Love to tackle this and get it at a discount.
Yeah. When I hear you, I agree. There are things that I know how to do in business that are easy, and I get great results, that may be hard for you, and vice versa. I'm like, for me, software is just like, don't, I just don't go near it. It's not my thing. Instead of in terms of like the actual development side of it, I'll just buy software and just use it and have their team maintain it for me.
So I want to bring up this AI thing, though, cause a lot of people are listening, and I just have to cover this because a lot of people listening will be like, okay, aren't most businesses going to be affected by AI, and should I walk away from all businesses? The reality is that AI is going to change so much for us. At the moment, it's just LLMs, right? Like really, like it's not like there's talk to people like AI is going to build out your marketing strategy.
Yeah, it can build out your marketing strategy if you know how to prompt it in a very specific way that's going to get you a very specific result. If you cannot do that, they're going to give you a marketing strategy that is going to tear your business apart, and you will fail. Let's talk about that.

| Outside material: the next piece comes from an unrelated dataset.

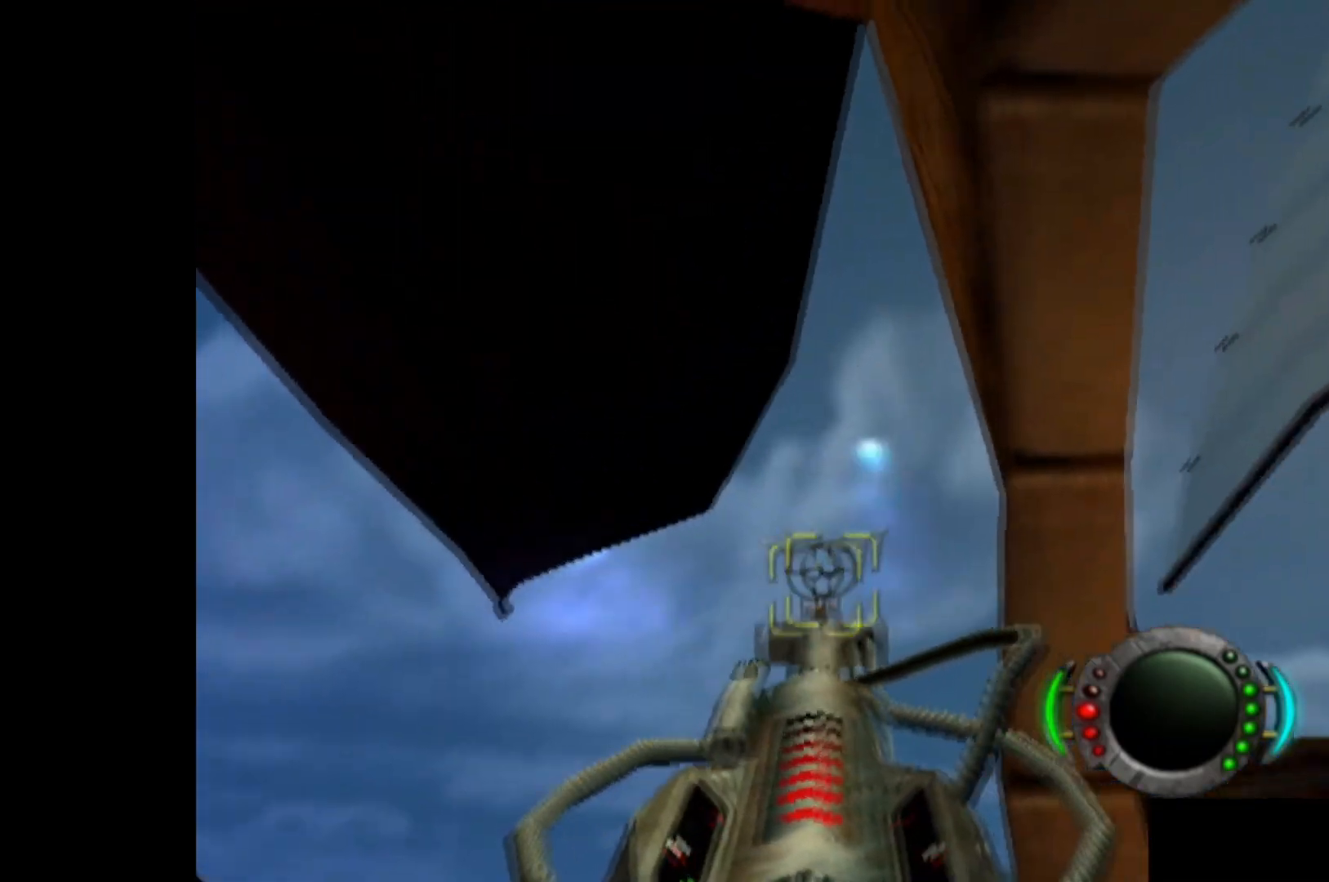
{"buttons": [], "left_stick": "center", "events": [[100, "X", "up"], [180, "X", "down"], [240, "left_stick", "center"], [300, "X", "up"], [380, "X", "down"], [460, "X", "up"]]}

What's your thought on like, cause people will give me like, I can't buy an online business, cause AI is just going to be able to create that business in two years. The reality is like, no, it's going to be very tough. Like that's a speculation by everybody. That's just running fear and doubt marketing around AI. So what are your thoughts on this?
For us, who don't freak out about it. So that's a good buying opportunity. And I think you're right. So AI is going to catch the kind of lower-level businesses that maybe anybody could run. But that's understandable. I get that. And so you're trying to look a little bit upmarket, something that's a little bit more complex, right? And so for there, it seems like that's a ways off.
And I completely understand what you mean by the prompt, basically the prompt engineering of here's what I exactly need. So all of my businesses are very, very niche software marketing opportunities. It's almost impossible to do ads for it. They're so niche and small, and there's nobody I can, there's no agency I can hire that can deal with the technical problems in the business that can put out marketing that helps with that.
And there's not an AOA way to do it either, having tried a little bit. So I think what you're going to find is, as expected, the very, very low-level businesses, sure, that's not going to be something you would want to acquire. And I think if you're coming into this space, that's what scares you is that's where you were looking, maybe to step into.
But once you kind of get above that, where you're dealing with a little bit more complex businesses, AI is only going to augment that business and help it out. I'm old enough. Got some gray, silver hair here. Like, I was born before the internet. And so when the internet came out, and that was supposed to be all brick and mortar businesses would be gon, and we saw that didn't happen. Just augmented many of them and just changed the landscape.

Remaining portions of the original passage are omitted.